Ему были ведомы все услады, все возбудительные прелести земной жизни, и он пользовался ими — по мере надобности. Это не отличало его от остальных мужчин. Он питал истинно братское чувство ко всем людям, и добрым и злым. Он был удачлив, но не горделив, отважен, но не тщеславен. На его долю то и дело приходились события, каждое из которых явилось бы единственной гордостью и оправданием любой другой жизни: он спасал детей, он первым входил в захваченные города, он объявил некоему королю, что тот должен немедленно отречься от престола, он провозгласил с балкона свободу и независимость одному народу, он остановил взбесившегося коня, понесшего шарабан с юными пансионерками, он был расстрелян, оставлен на месте казни — и выжил. Вся та жизнь, что исходит из других обыкновенно, банально, как пот из тела, на его пути превращалась в серию героических эпизодов. Повсюду, где бы он ни появлялся, люди готовы были принять его за короля в изгнании, за премьер-министра на своем посту; а он был просто человеком на своем посту, он получал от цивилизованного мира те же дары, что дикари получают от природы. Живой ум, эмоции, чувственность были даны ему не опосредствованно, а естественно, — так же, как хлебное дерево, мясное дерево, винное дерево дают хлеб, вино и мясо дикарям. Злые вспышки молний, робкое мерцание светляков — все было внятно ему, ничто не составляло загадки.

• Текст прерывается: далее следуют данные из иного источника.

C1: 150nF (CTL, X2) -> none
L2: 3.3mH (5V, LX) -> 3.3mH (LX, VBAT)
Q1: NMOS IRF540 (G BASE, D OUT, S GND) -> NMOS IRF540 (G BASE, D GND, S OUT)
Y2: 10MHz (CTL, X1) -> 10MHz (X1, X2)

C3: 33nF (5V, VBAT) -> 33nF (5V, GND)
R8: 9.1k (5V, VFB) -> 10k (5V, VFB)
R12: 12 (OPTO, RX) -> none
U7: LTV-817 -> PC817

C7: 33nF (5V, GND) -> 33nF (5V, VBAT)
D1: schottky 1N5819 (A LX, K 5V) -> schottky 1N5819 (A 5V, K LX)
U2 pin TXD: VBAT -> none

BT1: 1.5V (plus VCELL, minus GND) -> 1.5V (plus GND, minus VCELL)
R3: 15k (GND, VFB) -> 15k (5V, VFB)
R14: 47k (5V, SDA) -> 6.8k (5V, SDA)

Он черпал в деревенском пейзаже ровно и только то, что было там красочного и живописного; в буре — только то, чем она могла устрашить (конечно, если счесть ее результатом вращения земного шара, а не высшим, космическим замыслом); в спокойном море с его редкими барашками, чайками и пароходными дымками — только то, что дышит мирным величием; но его отношение ко всем этим зрелищам не заключало в себе ничего противоестественного или надуманного; и совершенно так же сообщался он с человеческими существами и животными. Никто лучше него не понимал, что есть лошадь, ее изящная красота, ее порода и стать, что есть союз всадника и лошади. Собаки и кошки с первого взгляда зачисляли его в почетные члены собачьей или кошачьей семьи. Надобно также заметить, что жизнь его облегчалась следующим обстоятельством: он достиг ее зенита, иными словами, вершины, откуда начинается спуск.